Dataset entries
____________
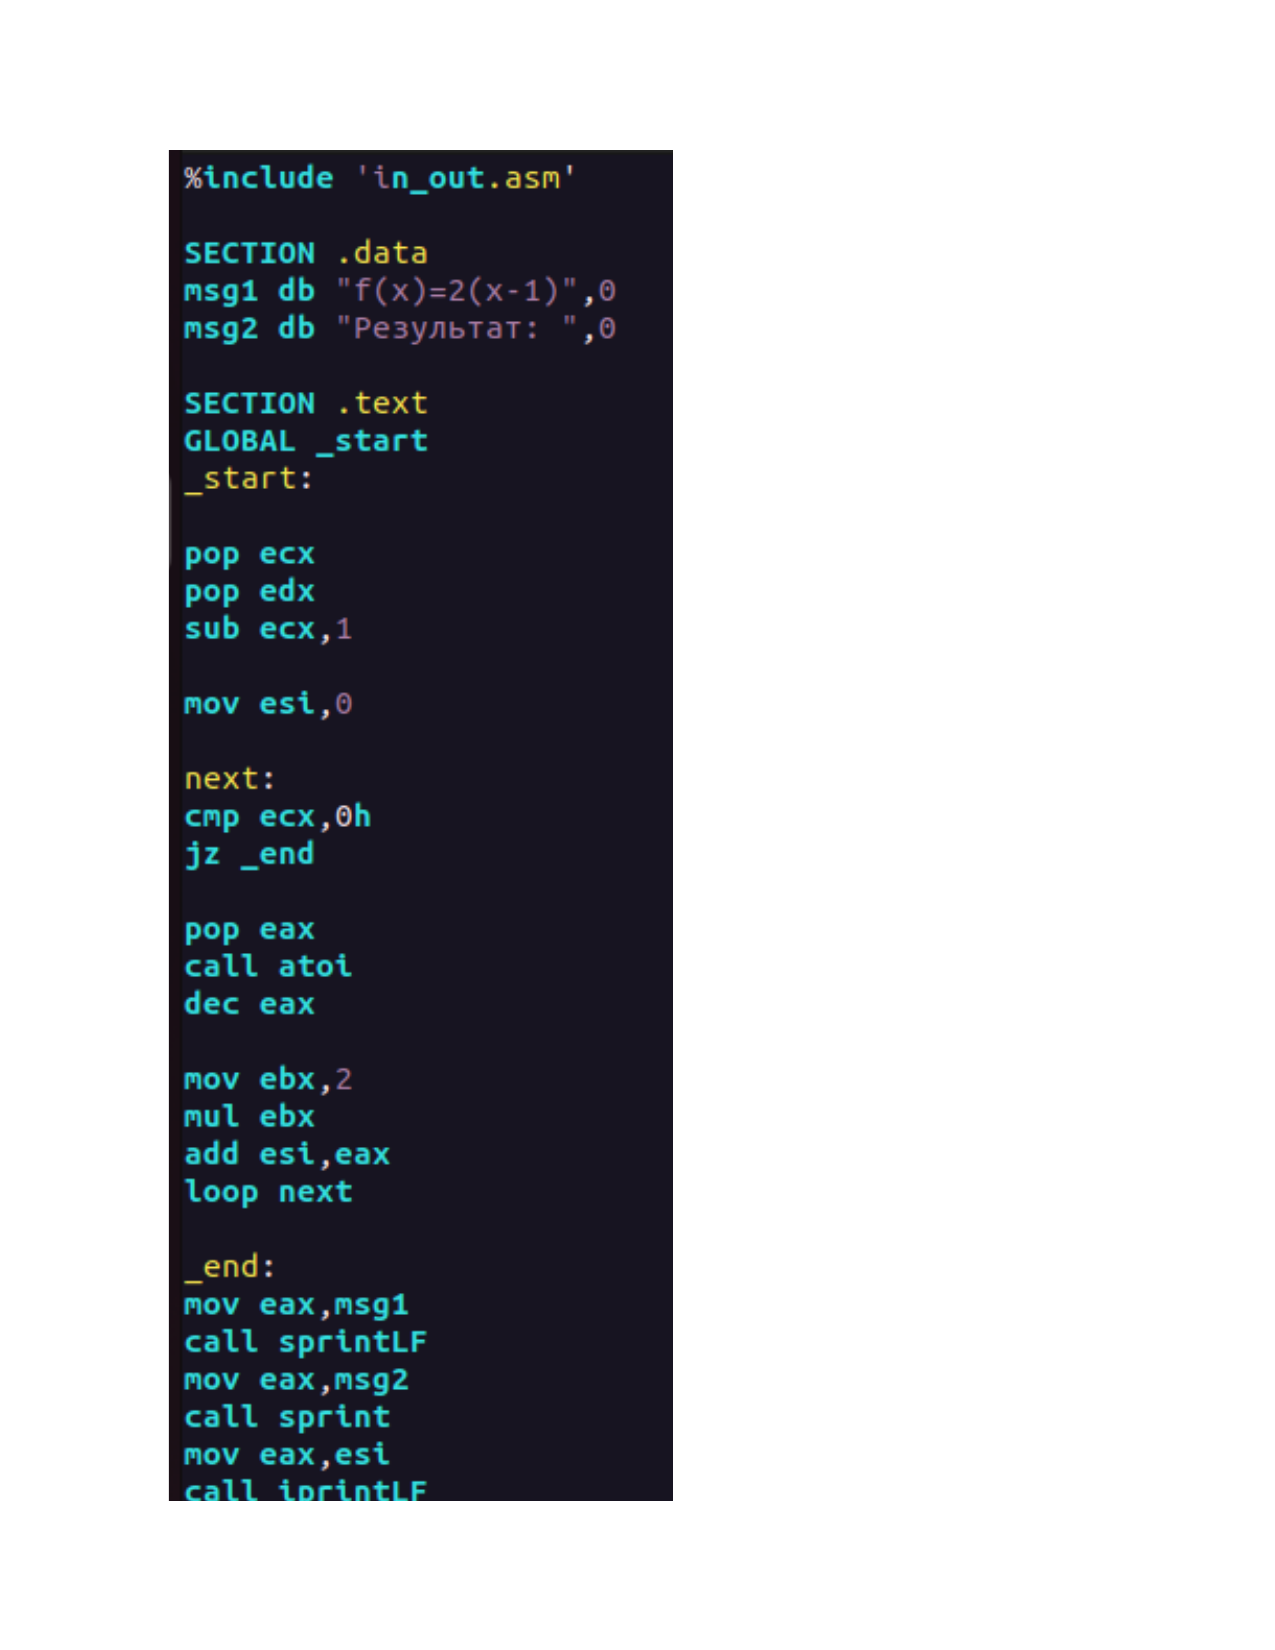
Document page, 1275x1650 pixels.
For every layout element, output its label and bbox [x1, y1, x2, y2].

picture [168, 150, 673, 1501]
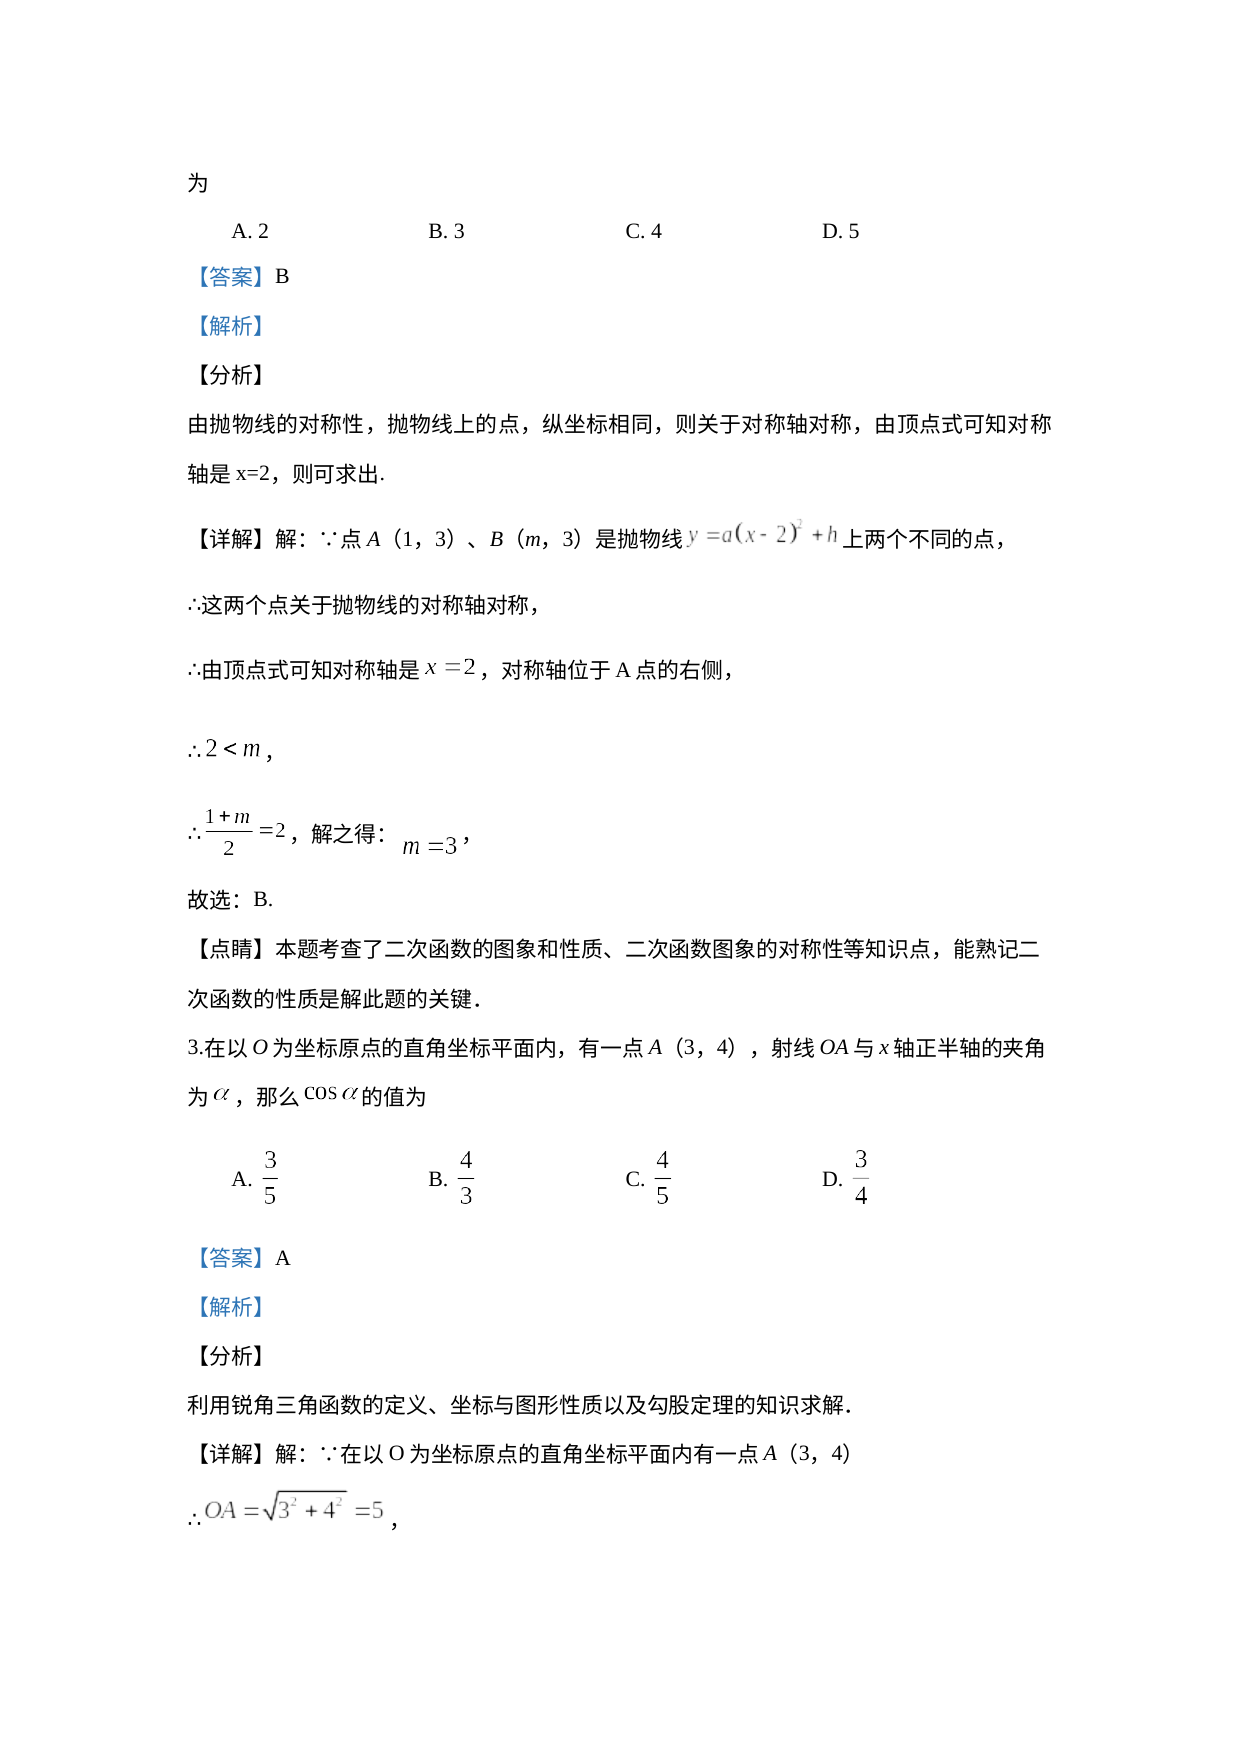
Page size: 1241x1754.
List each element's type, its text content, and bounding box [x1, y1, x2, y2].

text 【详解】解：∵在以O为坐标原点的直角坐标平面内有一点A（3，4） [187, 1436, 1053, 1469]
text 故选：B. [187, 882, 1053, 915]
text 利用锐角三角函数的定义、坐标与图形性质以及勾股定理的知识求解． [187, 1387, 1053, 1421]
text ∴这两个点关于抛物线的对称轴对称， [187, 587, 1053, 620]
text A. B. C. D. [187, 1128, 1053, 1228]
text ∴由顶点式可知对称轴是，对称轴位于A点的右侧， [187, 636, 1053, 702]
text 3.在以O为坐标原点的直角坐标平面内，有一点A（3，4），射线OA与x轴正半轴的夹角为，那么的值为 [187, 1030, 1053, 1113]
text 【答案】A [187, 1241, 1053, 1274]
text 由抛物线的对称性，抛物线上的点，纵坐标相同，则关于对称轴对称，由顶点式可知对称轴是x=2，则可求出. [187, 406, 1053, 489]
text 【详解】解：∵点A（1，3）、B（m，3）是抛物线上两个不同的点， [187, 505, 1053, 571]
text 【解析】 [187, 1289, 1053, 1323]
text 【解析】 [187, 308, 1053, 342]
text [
____________
• [Activity] Leave the pictures aside and give the records above back word for word.

• [Exercise output]
Document page, 1275x1650 pixels.
For every layout element, output its label and bbox [x1, y1, x2, y2].

picture [168, 150, 673, 1501]
Page size: 1241x1754.
List each element's type, its text content, and bounding box [x1, y1, x2, y2].

text 【详解】解：∵在以O为坐标原点的直角坐标平面内有一点A（3，4） [187, 1436, 1053, 1469]
text 故选：B. [187, 882, 1053, 915]
text 利用锐角三角函数的定义、坐标与图形性质以及勾股定理的知识求解． [187, 1387, 1053, 1421]
text ∴这两个点关于抛物线的对称轴对称， [187, 587, 1053, 620]
text A. B. C. D. [187, 1128, 1053, 1228]
text ∴由顶点式可知对称轴是，对称轴位于A点的右侧， [187, 636, 1053, 702]
text 3.在以O为坐标原点的直角坐标平面内，有一点A（3，4），射线OA与x轴正半轴的夹角为，那么的值为 [187, 1030, 1053, 1113]
text 【答案】A [187, 1241, 1053, 1274]
text 由抛物线的对称性，抛物线上的点，纵坐标相同，则关于对称轴对称，由顶点式可知对称轴是x=2，则可求出. [187, 406, 1053, 489]
text 【详解】解：∵点A（1，3）、B（m，3）是抛物线上两个不同的点， [187, 505, 1053, 571]
text 【解析】 [187, 1289, 1053, 1323]
text 【解析】 [187, 308, 1053, 342]
text [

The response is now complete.